That just means the energy level Beerus limits himself to at any given time is still MASSIVELY beyond SSJ3 Goku. Neither Kai KNEW how the Beerus vs SSJG Goku fight was going to end other than the universe probably being destroyed. Elder Kai consistently underestimated their power to the point he stopped even trying to guess how the fight was going to go. Shin himself couldn't even tell Beerus was holding back and letting himself get hit until his Elder told him. They could sense the power he was using but clearly couldn't tell how much he was holding back

Also Elder Kai has been around for other Beerus rampages, or did you forget it was Beerus who sealed him in the first place? 


> Elder Kaioshin could feel Gohan's immense latent energy while unlocking his potential. Even Goku wasn't aware Goku was hiding so much energy.



Sensing potential energy the target isn't aware they have isn't the same as sensing energy that's being actively hidden which they consistently failed the entire BoG arc.


> Vegeta and Goku knew Fat Buu's power was enormous despite the fact it was hidden.



Where are you getting it was hidden? This doesn't change the fact neither they or the Kais (who absolutely can sense God energy) were able to sense the power Beerus was hiding. They could tell he was stronger but had no idea how much.


> There is such a thing as Ki sensing. We know Goku couldn't feel Beerus' Ki because he wasn't a GoD at the time but saying one needs to see a being fight at full power to know how powerful they are in a series where people routinely pick up on that by just glancing or focusing is certainly puzzling. Unless Beerus is hiding some kind of transformation like Super Saiyan there's plenty evidence to suggest those guys know just how powerful he is. We can't keep discrediting people just cause we feel like it.

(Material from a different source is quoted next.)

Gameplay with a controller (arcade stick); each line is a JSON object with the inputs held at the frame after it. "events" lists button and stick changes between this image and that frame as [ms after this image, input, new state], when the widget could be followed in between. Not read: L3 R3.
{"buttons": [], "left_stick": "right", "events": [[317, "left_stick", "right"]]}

This is FACTUALLY untrue for reasons I've already stated but if you want more evidence how about this.

Goku couldn't tell how much Frieza was holding back against him, even thought Frieza was bluffing when he stated he was only using 1% and got his ass kicked when Frieza proved he wasn't. Frieza didn't have another transformation.
Vegeta and Trunks were both confident going in to their fights with Perfect Cell and were surprised when they got demolished. They had no clue how strong he actually was
Even Goku needed to fight Cell to actually confirm Gohan would be able to beat him
Gohan was confident he could escape from Buu and failed miserably
Shin couldn't tell how strong the Saiyans were until he saw them fight and was amazed when he did
Goku and Piccolo believed they had a chance against Raditz, we all know how that turned out
Do I need to go on? Ki sensing alone only gets you so far when determining someone's power level, even more so when they are actively hiding it like Beerus does. You still need to get them to use a significant portion of it to make an educated guess of how strong they are. There is plenty of evidence AGAINST them knowing how strong Beerus is and almost NONE supporting it.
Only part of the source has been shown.